Second-line maintenance therapy with niraparib improved overall survival vs active surveillance in patients with recurrent BRCA wild-type ovarian cancer.
Second-line maintenance therapy with niraparib (Zejula) improved overall survival (OS) vs active surveillance (AS) in patients with recurrent BRCA wild-type ovarian cancer, according to data from a real-world study presented at the 2023 ASCO Annual Meeting.1
“Overall, the study provided informative data on niraparib’s overall survival in BRCA wild type real world clinical practice population in the US receiving second-line maintenance niraparib compared with those under active surveillance,” Robert L. Coleman, MD, FACOG, FACS, gynecologic oncologist with Texas Oncology, a practice in The US Oncology Network, and codirector of the Gynecologic Oncology Group Partners Foundation, said in a presentation of the data at ASCO.
For the second-line maintenance niraparib and AS groups, median follow-up was 16.8 months (range, 10.4-28.7) and 10.2 months (range, 4.1-23.7), respectively.
Treatment with second-line niraparib monotherapy led to a median OS of 28.12 months (95% CI, 22.54-43.24), compared with 21.45 months (95% CI, 14.72-27.04) with AS (HR, 0.63; 95% CI, 0.45-0.88). Further, 24-month OS rates were 58.2% (95% CI, 47.5%-67.6%) and 46.1% (95% CI, 33.6%-57.7%), respectively.

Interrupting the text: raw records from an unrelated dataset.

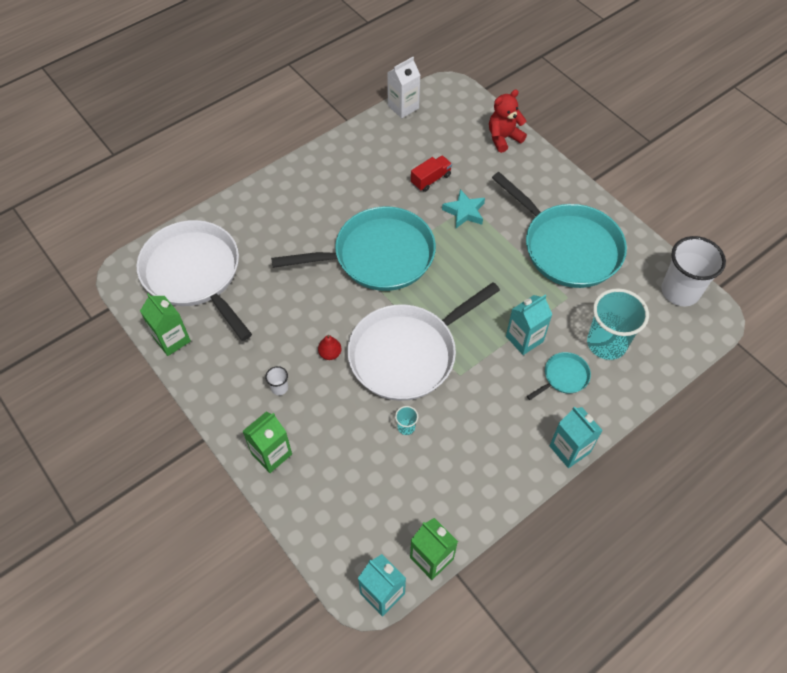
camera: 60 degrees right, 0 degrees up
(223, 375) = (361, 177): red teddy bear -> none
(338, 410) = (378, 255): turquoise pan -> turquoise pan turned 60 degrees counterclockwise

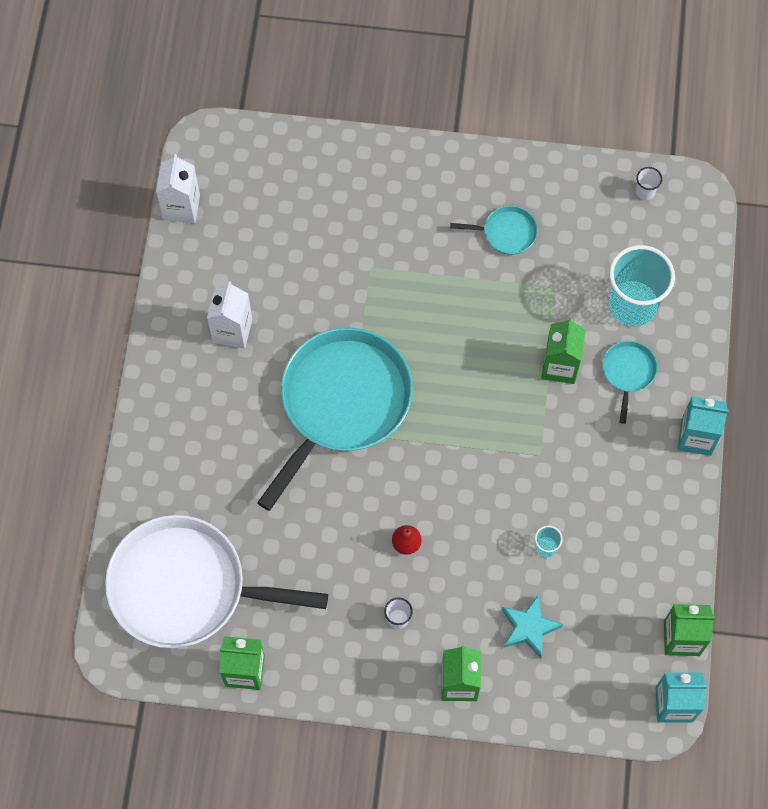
camera: 45 degrees left, 10 degrees up
(362, 178) = (232, 331): none -> white carton
(407, 354) = (474, 478): white pan -> none
(430, 179) = (302, 271): red truck -> none
(464, 212) = (373, 279): turquoise star -> turquoise star (528, 628)
(503, 138) = (323, 157): red teddy bear -> none
(524, 339) = (560, 366): turquoise carton -> green carton
(568, 247) = (506, 232): turquoise pan -> turquoise pan, size x0.42
(680, 291) = (645, 192): white cup -> white cup, size x0.41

“Data distinguishing between germline and somatic BRCA mutations were not available; therefore, conclusions can only be made for BRCAwt patients,” Coleman et al concluded.
In the trial presented at ASCO, Coleman and colleagues aimed to compare OS in the BRCAwt population of patients with recurrent ovarian cancer and who received second-line maintenance niraparib monotherapy or were under AS. The NOVA study-like population was comprised of patients with an ECOG performance status score of 0-1, known histology, and platinum-sensitive disease with 6 months or more between the end of first-line therapy and the start of second-line treatment.
The investigators used the US nationwide Flatiron Health de-identified electronic health record (EHR)-derived database, across approximately 280 cancer clinics, to identify patients diagnosed with epithelial ovarian cancer between January 1, 2011, and May 31, 2022, who completed second-line non-maintenance therapy between January 1, 2017, and March 2, 2022.
In total, 266 patients with BRCAwt disease received second-line maintenance therapy with niraparib (n = 123) or AS (n = 143).
Follow-up was measured from the index date, or the end of second-line non-maintenance therapy, until end of study, last activity, or death, whichever came first. The cloning approach to the trial included a target trial emulation cloned inverse probability of censoring weighting methodology.
Overall, in the niraparib and AS cohorts, 23.6% and 34.3% of patients, respectively, were age 75 years or older, while 26.0% and 16.8% reported an EHR value of race other than White. Furthermore, the majority of patients reported with stage III disease (53.7% vs 60.8%, respectively) and serous ovarian cancer (79.7% vs 81.1%).
In addition, after the index rate date, patients in the niraparib and AS cohorts received at least 1 or more oncologist-defined, rule-based line of therapy (61.8% vs 69.9%, respectively), including 20.3% and 21.0% who received 3 or more.
“Patients with advanced ovarian cancer typically have a high rate of recurrence and a poor prognosis the 5-year survival rate is approximately 30% for patient with advance disease,” Coleman et al wrote.
Therefore, in the randomized, double-blind, placebo-controlled phase 3 NOVA trial (NCT01847274) aimed to determine the efficacy of second-line niraparib monotherapy in patients with platinum-sensitive recurrent ovarian cancer who had an ECOG performance status of 0-1 and known histology.2-3
In the trial, second-line niraparib maintenance demonstrated an improvement in progression-free survival (PFS) among those with germline-BRCA (gBRCA) mutation, indicating its benefit beyond progression, Coleman et al wrote.
While PFS improved, OS, a secondary end point in the trial, with niraparib demonstrated a trend toward improved survival in patients with a gBRCA-mutation based on adjusted analyses (median OS, 40.9 months vs 38.1 months; HR, 0.85; 95% CI, 0.61-1.20). However, Coleman et all noted that “analyses were confounded by imbalances in post-progression therapy by treatment arm in gBRCA mutation and non-gBRCA mutation cohorts.”
Further, secondary end points, such as PFS2, chemotherapy-free interval, and time to first and second subsequent therapy also demonstrated benefit from niraparib in both cohorts.